Потом были и другие дома. Кирпичные, деревянные и семейные.
Семейные дома Чернов строил из себя и любимой женщины. И все они разрушились, потому что просто жить, просто быть он не мог. Дед был прав: либо ты корова, либо молоко.
Поверхностно знакомый с психоанализом Чернов подозревал, что эта безотчетная, подсознательная страсть к сооружению надежных убежищ (как из кирпичей, так и людей), обязана своим появлением не только детскому впечатлению, но и определенным предродовым страхам.
Отношения с его родным отцом у матери не сложилась, и в течение долгих недель жизнь Чернова висела на волоске.
Ему иногда казалось, что он помнит себя не рожденным.
Помнит, как сжимался в страхе, когда бабушка трясла дочь за плечи, трясла, требуя его выскрести.
Помнит, как их выгнали из дома, помнит, как близкая подружка мамы говорила в уютной коморке под оранжевым абажуром, говорила, что глупо заводить ребенка в семнадцать лет, помнит, как, наконец, решившаяся мать шла, опустив застывшие глаза, шла к повитухе.
Эта призрачная память хранила, видимо, и боязнь света, боязнь очутиться в мирской медицинской ванночке обнаженным окровавленный ошметком, хранила и толкала его строить, строить и перестраивать дома, дома-убежища, дома-матки, в которых может быть так покойно.
...Долгое время после развода у Чернова не было женщины. В столице, принадлежащей богатым мужчинам, старшие научные сотрудники как-то не котировались. К тому же, когда удавалось все же познакомиться с более-менее подходящей женщиной, та просила дать ей почитать книжку (Чернов, поработавший во многих районах СССР и за рубежом, пописывал приключенческие романы), а, прочитав, говорила по телефону: "...нет, мы не подходим друг другу. Ты ищешь в жизни и в женщинах то, чего в них нет и быть не может..."
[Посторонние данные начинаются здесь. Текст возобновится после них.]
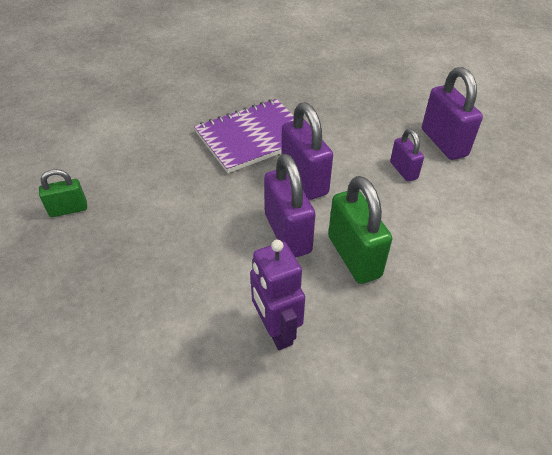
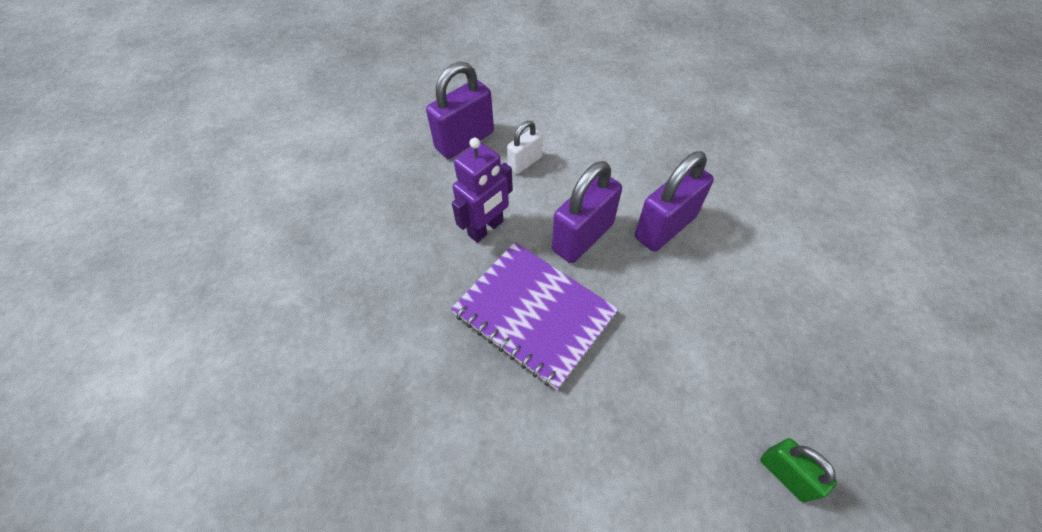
camera: 110 degrees left, 10 degrees up
(276, 331) = (767, 202): purple robot -> purple robot (486, 229)
(354, 256) = (658, 174): green padlock -> none
(403, 170) = (525, 162): purple padlock -> white padlock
Но свято место пусто не бывает, и скоро в квартире появилась санитарный врач Лариса. Под сорок, красивая, все на месте... Замужем не была, всю жизнь с родителями. Руслик-Суслик невзлюбил женщину – счел слишком нервной и импульсивной. И не без оснований – вспомнив о нем, она бежала к ангару, хватала и начинала гладить и тормошить.
Глаза ее были настороженными. Она не раскрыла ни одной его книжки – лишь однажды (угадав ту самую, в которой был весь Чернов) прикоснулась напрягшимися пальцами как к чему-то неприятному, таящему опасность, прикоснулась, всем своим сжавшимся существом выразив нежелание никого и ничего не впускать в себя – ни самого Чернова, ни его мыслей, ни его прошлого. Не впускать, чтобы он не узнал ее, не увидел, того, что у нее внутри.
Как-то, дожидаясь прихода Ларисы, Чернов стоял у окна с Русликом-Сусликом на руках.
– Ты зря ее недолюбливаешь, – говорил он, вглядываясь в подходящих к дому женщин, – Понимаешь, она несчастна... Ее никогда никто не любил, ее всегда использовали. И родители тоже...
Он замолчал, вспоминая, что недавно вычитал в книжках о странностях Ларисы... Почему она не любит поцелуев и прикосновений, почему ей нравиться рассматривать и трогать его ноги, почему панически боится забеременеть. И почему вместо него ласкает свинку...
"Что поймет Руслик-Суслик о ноге, как фетише? – усмехнулся он, переведя взгляд на трехпалую заднюю лапку свинки.